The fluid found in the ventricles of the brain is cerebrospinal fluid, commonly called CSF. It is a clear, colorless liquid made from filtered blood plasma, and it fills all four ventricles as well as the spaces surrounding the brain and spinal cord. An adult carries about 150 milliliters of CSF total, with roughly 25 milliliters inside the ventricles themselves and the remaining 125 milliliters circulating in the spaces around the brain and spinal cord.
What Cerebrospinal Fluid Is Made Of
CSF is mostly water, but it carries a carefully controlled mix of dissolved substances that keep the brain functioning. It contains glucose (the brain’s primary fuel), proteins, and electrolytes like sodium, potassium, and chloride. Glucose levels in CSF normally run at about 60 to 80 percent of whatever your blood glucose level is at the time. Protein concentrations are kept very low because the blood-brain barrier restricts large protein molecules from crossing into the fluid. This tightly regulated composition is one reason CSF analysis is so useful in diagnosing brain diseases: even small changes in protein or glucose levels can signal something is wrong.
How the Brain Produces CSF
CSF is produced by a specialized tissue called the choroid plexus, a network of tiny blood vessels and cells lining the walls of each ventricle. The choroid plexus works like a selective filter. It actively pumps sodium out of the blood and into the ventricle cavity, which pulls chloride and bicarbonate along with it. This creates an osmotic pull that draws water across, effectively converting blood plasma into the clean, protein-poor fluid the brain needs. The process runs continuously, producing enough fluid to replace the entire CSF volume several times a day.
The Path CSF Takes Through the Brain
The brain has four interconnected ventricles, and CSF flows through them in a specific sequence. It starts in the two lateral ventricles, the largest chambers, one buried inside each hemisphere. From there it drains through a narrow opening called the interventricular foramen into the third ventricle, a thin, slit-like space at the center of the brain.
The third ventricle funnels the fluid into the cerebral aqueduct, a narrow channel that leads down to the fourth ventricle near the base of the brain. From the fourth ventricle, CSF exits through three small openings (one in the midline and two on the sides) into the subarachnoid space, the fluid-filled layer that wraps around the entire brain and spinal cord. Once there, the fluid is gradually absorbed back into the bloodstream.

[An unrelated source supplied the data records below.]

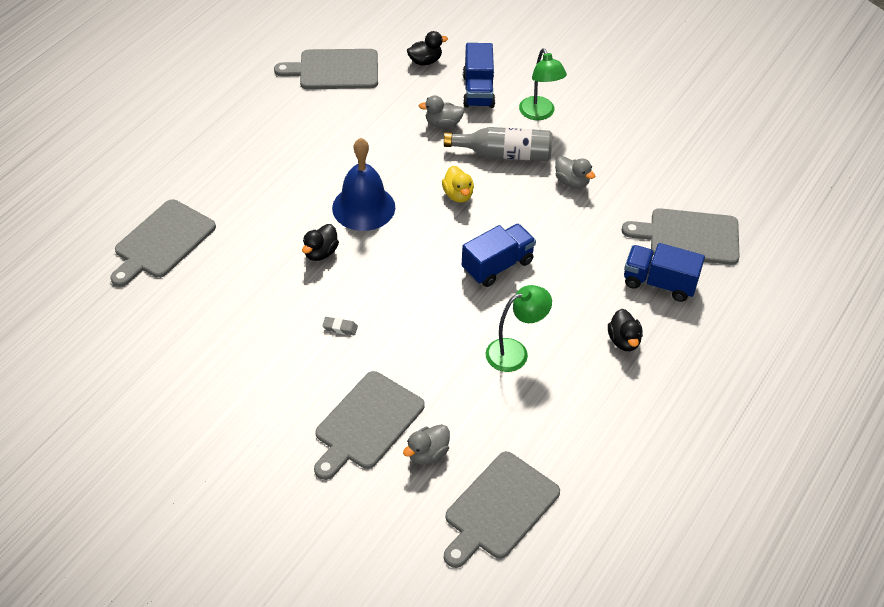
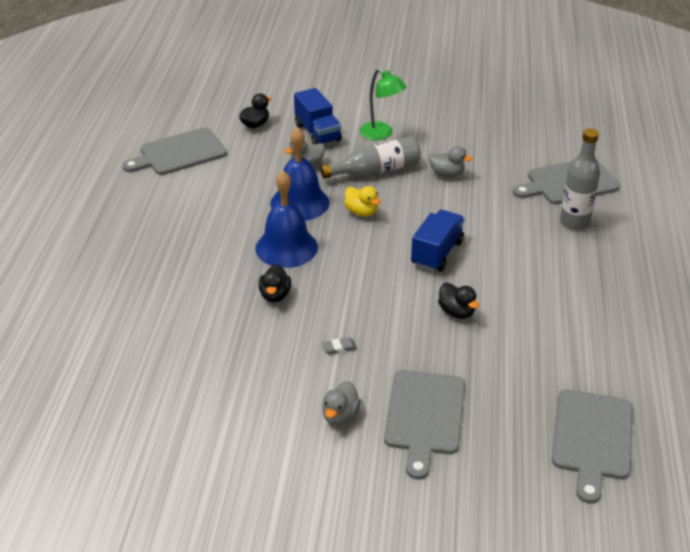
camera: 25 degrees left, 10 degrees down
grey cutting board [110,199,216,287] -> none
grey duck [403,424,450,465] -> grey duck moved to [322,381,361,425]
green lamp [486,285,552,372] -> none
black duck [608,309,643,351] -> black duck moved to [438,283,479,319]
blue truck [624,243,705,302] -> grey bottle [560,128,600,230]
none -> blue bell [270,127,329,221]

What CSF Does for the Brain
CSF serves three essential roles. First, it acts as a shock absorber. The brain is soft and delicate, and it essentially floats in CSF. This buoyancy dramatically reduces the brain’s effective weight, cushioning it against sudden jolts from everyday movement or head impacts.
Second, CSF delivers nutrients like glucose and electrolytes to brain tissue while carrying away metabolic waste. Research has identified a waste-clearance network, sometimes called the glymphatic system, that uses CSF to flush toxic byproducts out of brain tissue. These waste products drain into the CSF and are eventually removed through lymphatic vessels along the brain’s outer membranes. This cleaning process appears to be especially active during sleep.
Third, CSF plays a role in immune defense. Lymphatic vessels running along the brain’s outer lining transport immune cells and fluid to lymph nodes, connecting the brain to the body’s broader immune surveillance system.
What Happens When CSF Builds Up
Because CSF flows through narrow passages, any blockage can cause fluid to accumulate inside the ventricles. This condition is called hydrocephalus, and the most common point of obstruction is the cerebral aqueduct, the slender channel connecting the third and fourth ventricles. Blockages at the exit points of the fourth ventricle can also cause buildup.
When fluid pressure rises inside the ventricles, the effects depend on age. In infants, whose skull bones haven’t yet fused, the head can enlarge visibly. The soft spot on top of the skull may bulge, and scalp veins can become noticeably dilated. In older children and adults, the skull can’t expand, so rising pressure causes headaches (often worst in the morning), nausea, blurred or double vision, difficulty walking, and cognitive decline. If the third ventricle becomes significantly enlarged, it can even disrupt hormonal development in children, stunting growth and delaying puberty.
How CSF Testing Helps Diagnose Disease
Because CSF is in direct contact with the brain and spinal cord, analyzing a sample of it can reveal conditions that blood tests might miss. A sample is typically collected through a lumbar puncture, where a needle is inserted into the lower spine to withdraw a small amount of fluid.
For suspected infections like meningitis or encephalitis, the lab checks for elevated white blood cells, bacteria, and changes in glucose or protein levels. Bacterial meningitis, for example, typically causes CSF glucose to drop sharply while protein levels spike. For autoimmune conditions like multiple sclerosis or Guillain-Barré syndrome, the test looks for abnormally high levels of specific proteins that indicate the immune system is attacking nervous tissue. These patterns in the fluid often provide a clearer diagnostic picture than imaging alone.